Mon avis: Dès les premières page, on pense à un polar dans l'univers de Chandler ou de Stark. Des héros durs et peu diserts, un récit à la première personne, des protagonistes un peu en marge du système. Et on se dit aussi que c'est étrange, car si les deux principaux personnages semblent se connaitre, nous on ne les connait pas. A cela il y a deux bonnes raisons: la première c'est que l'auteur est un "spécialiste" de Chandler dont il a co-écrit certains romans publiés post-mortem; la deuxième c'est que Hawk et Spencer sont les héros d'une série de romans dont celui ci n'est pas le premier. Il y a donc un plaisir à lire un polar noir et cruel entaché d'une petite gène à débarquer dans la vie de ce couple de héros que l'on ne connait pas encore et dont on devine qu'il nous manque quelques informations pour mieux les comprendre.

Je ne recommanderai donc pas de débuter par cet opus pour découvrir Hawk et Spencer, les personnages ne se dévoilant pas suffisamment dans ce simple roman pour qu'on s'y attache et qu'on trouve un grand intéret à leurs turpitudes. Par contre il peut être interessant de revenir aux sources pour qui aime ces héros de roman noir à la Parker (de richard Stark)

Voir les commentaires

Demille Nelson: L'île des fléaux

 

ile des fleaux

L'histoire: John Corey, détective de la police de New York, se remet d'une mauvaise blessure dans la maison de son oncle, une grande demeure victorienne du sud de Long Island où il a passé tous les étés de son enfance. Il profite de cette convalescence forcée pour observer, avec une ironie élégante et cette sorte de nonchalance désabusée caractéristique de ceux qui côtoient quotidiennement la mort, la comédie humaine de la haute société new-yorkaise sûre de sa bonne fortune et de ses privilèges.

Mais ce petit jeu est bien vite interrompu par un double meurtre : deux jeunes scientifiques sont retrouvés morts sur leur terrasse, tués d'une balle dans la tête tirée à bout portant.
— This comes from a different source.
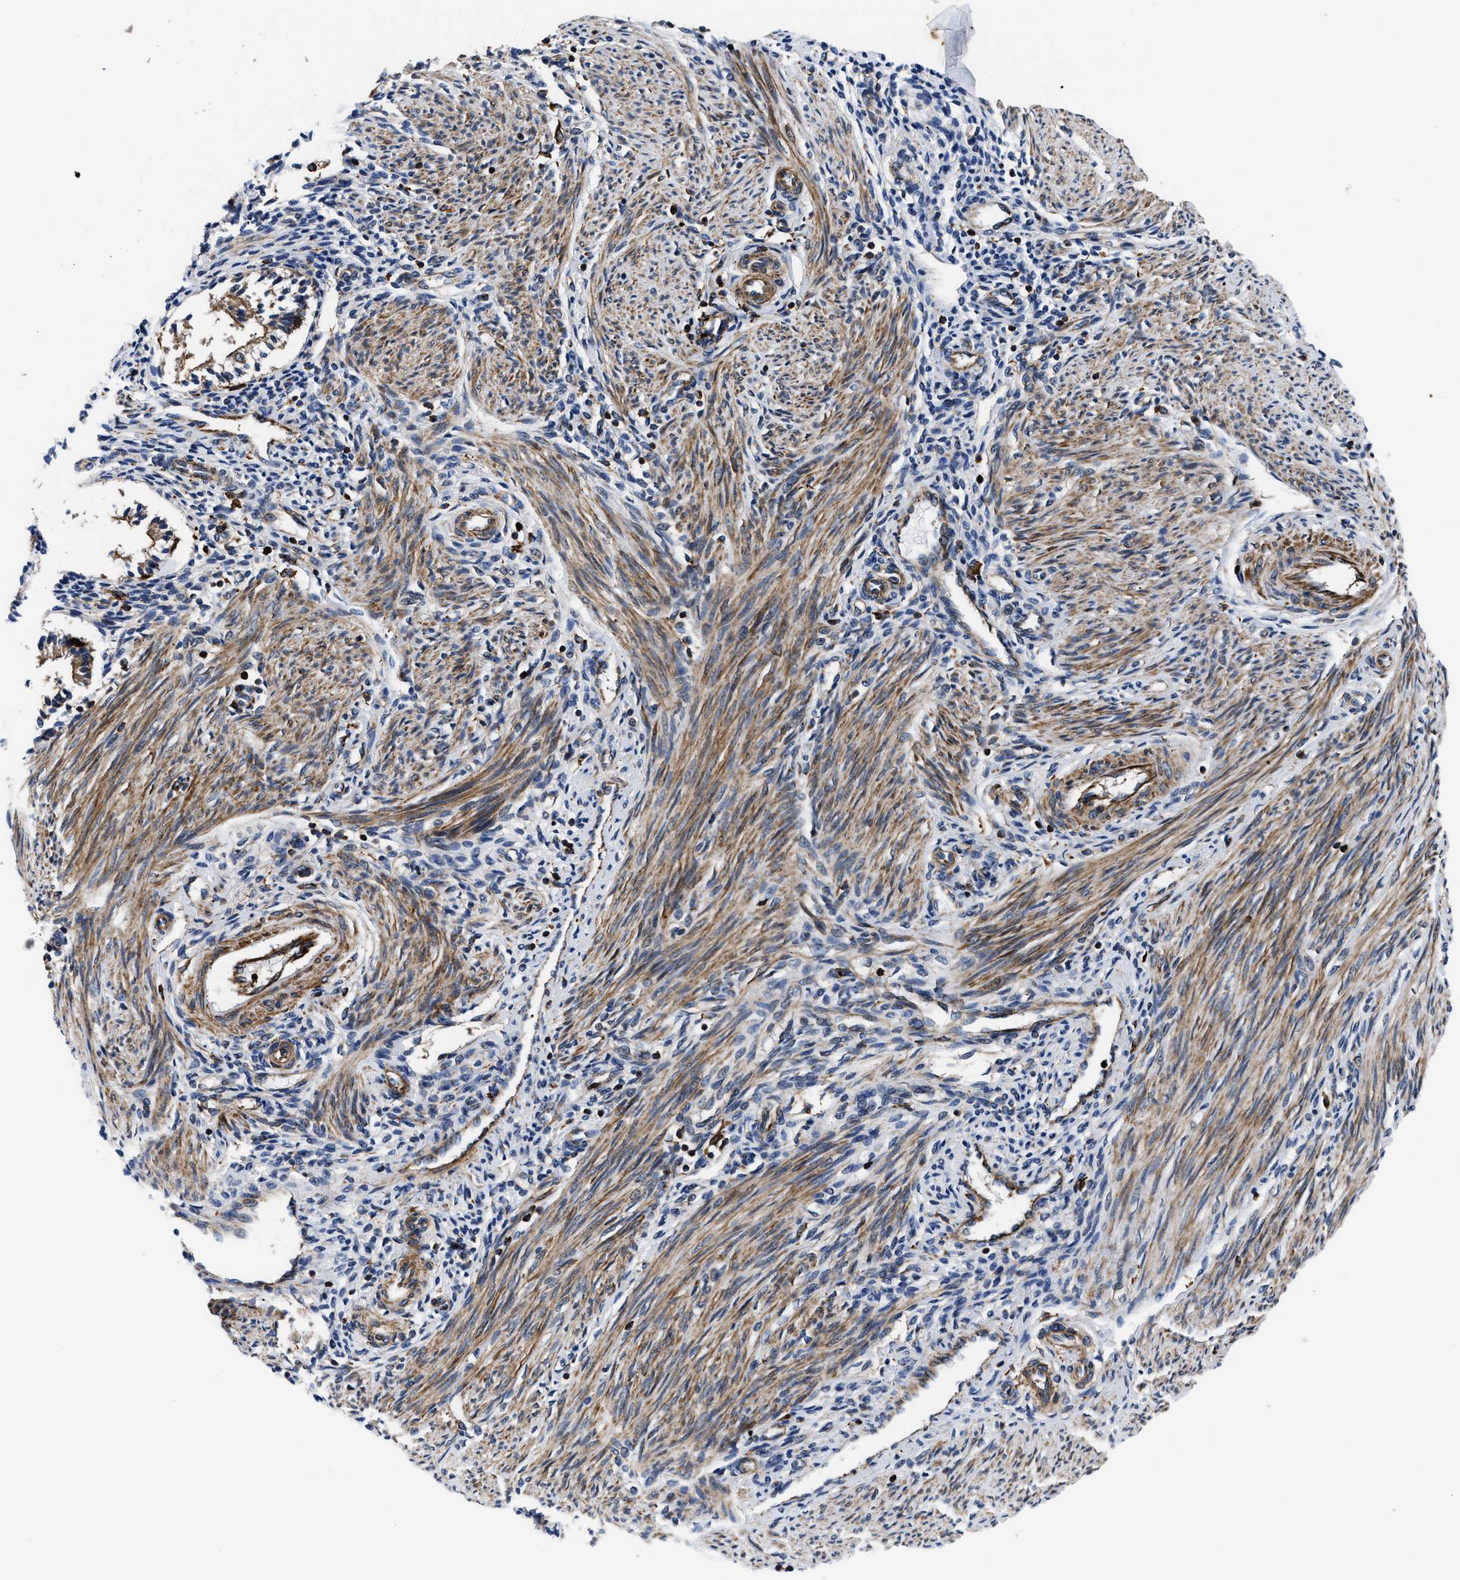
{"staining": {"intensity": "moderate", "quantity": "25%-75%", "location": "cytoplasmic/membranous"}, "tissue": "endometrium", "cell_type": "Cells in endometrial stroma", "image_type": "normal", "snomed": [{"axis": "morphology", "description": "Normal tissue, NOS"}, {"axis": "topography", "description": "Endometrium"}], "caption": "Human endometrium stained with a brown dye displays moderate cytoplasmic/membranous positive expression in about 25%-75% of cells in endometrial stroma.", "gene": "SPAST", "patient": {"sex": "female", "age": 42}}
Corey avait sympathisé avec ce couple de chercheurs, promis à un avenir brillant sur Plum Island, île mystérieuse située au large de Long Island qui a abrité (réellement) un laboratoire spécialisé dans les maladies animales. La rumeur veut qu'on y crée aussi des armes bactériologiques.

Le FBI et la CIA se joignent donc à l'enquête, de même qu'une ravissante jeune détective de la police du comté.
La version officielle du meurtre établie par ces hautes instances (le vol d'un hypothétique virus pour le compte d'un laboratoire privé ou d'une puissance étrangère) ne convainc pas Corey. Contre le FBI, la CIA et la police locale, il se lance donc dans une enquête parallèle, dangereuse et effrénée.

 

Mon avis: Ce roman est le premier mettant en scène John Corey que j'ai découvert dans la suite de ses aventures qui l'ont amené à quitter la police pour le contre-terrorisme. L'occasion pour moi de découvrir en détail sa première aventure à laquelle il fait rapidement référence dans "la vengeance du lion" (cf critique sur ce blog). A part cette curiosité et le statut de flic en congés maladie qui change de flic détaché à la sécurité intérieure (la vengeance du lion) et de flic marié à un agent du FBI (La nuit des mirages), Corey reste le même. Son récit à la première personne est alerte, ironique, bien dans l'esprit du flic new yorkais cynique qu'il est censé être avec son humour particulier et ses provocations gratuites auprès de tout ceux qu'il n'aime pas ou qui lui mettent des batons dans les roues.

La partie la plus décevante du roman est pour moi la fin (ou pour etre précis la partie précédant l'affrontement final dans la tempête) ou le rythme et le suspens s'étiolent un peu.

Mais cela reste un roman très agréable mettant en scène un personnage de flic charismatique.